Zhao X^1,2 Choi R^1,2 Dong Z¹, Guo S^1*

²Co-first author

^*Corresponding author

Asymmetric cell division (ACD) is a conserved and fundamental process in

neurogenesis for generating cellular diversity across both invertebrates and

vertebrates. As the principal neural stem cells (NSCs), radial glia progenitors

(RGP) undergo ACD to generate self-renewing and differentiating daughter cells

in the developing central nervous system.
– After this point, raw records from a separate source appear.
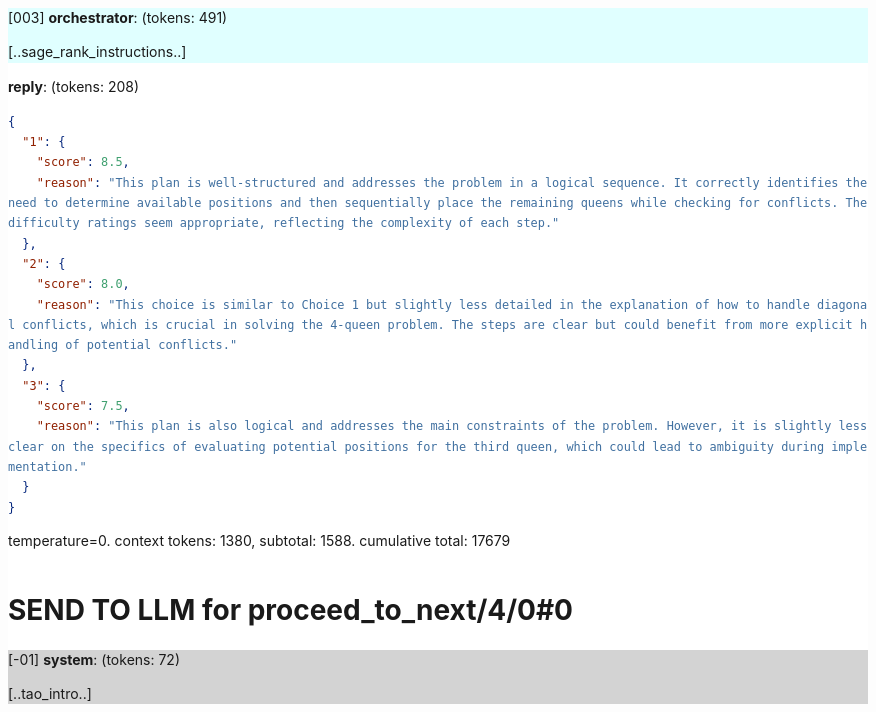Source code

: 
</div></div>

<div class="section_header " style="background-color:lightcyan">
<div class="header">[003] <b>orchestrator</b>: (tokens: 491) </div>
<div class="content">

[..sage_rank_instructions..]


</div></div>


<span></span>


<div class="section_header " style="background-color:white">
<div class="header"> <b>reply</b>: (tokens: 208) </div>
<div class="content">

```json
{
  "1": {
    "score": 8.5,
    "reason": "This plan is well-structured and addresses the problem in a logical sequence. It correctly identifies the need to determine available positions and then sequentially place the remaining queens while checking for conflicts. The difficulty ratings seem appropriate, reflecting the complexity of each step."
  },
  "2": {
    "score": 8.0,
    "reason": "This choice is similar to Choice 1 but slightly less detailed in the explanation of how to handle diagonal conflicts, which is crucial in solving the 4-queen problem. The steps are clear but could benefit from more explicit handling of potential conflicts."
  },
  "3": {
    "score": 7.5,
    "reason": "This plan is also logical and addresses the main constraints of the problem. However, it is slightly less clear on the specifics of evaluating potential positions for the third queen, which could lead to ambiguity during implementation."
  }
}
```

temperature=0. context tokens: 1380, subtotal: 1588. cumulative total: 17679


</div></div>



# SEND TO LLM for proceed_to_next/4/0#0
<div class="section_header " style="background-color:lightgrey">
<div class="header">[-01] <b>system</b>: (tokens: 72) </div>
<div class="content">

[..tao_intro..]
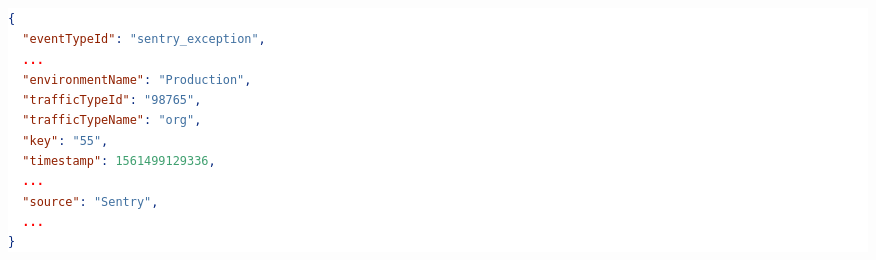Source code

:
 ```json
{
  "eventTypeId": "sentry_exception",
  ...
  "environmentName": "Production",
  "trafficTypeId": "98765",
  "trafficTypeName": "org",
  "key": "55",
  "timestamp": 1561499129336,
  ...
  "source": "Sentry",
  ...
}

```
Until now, the cellular and molecular

mechanisms of ACD and subsequent daughter fate choice is not well understood

in vertebrates.

By using zebrafish, we have identified that the cortical polarity regulator

Partitioning defective protein-3 (Par-3) plays a crucial role in the establishment

of ACD through localizing the ubiquitin E3 ligase Mindbomb (Mib), which

activates Notch by ubiquitinating the Notch ligand unequally in the apical

daughter. Using immunocytochemistry, in vivo imaging, and other molecular

genetic and biochemical methods, we are elucidating the nature of Mib

asymmetry and the underlying mechanisms that orchestrate such asymmetry.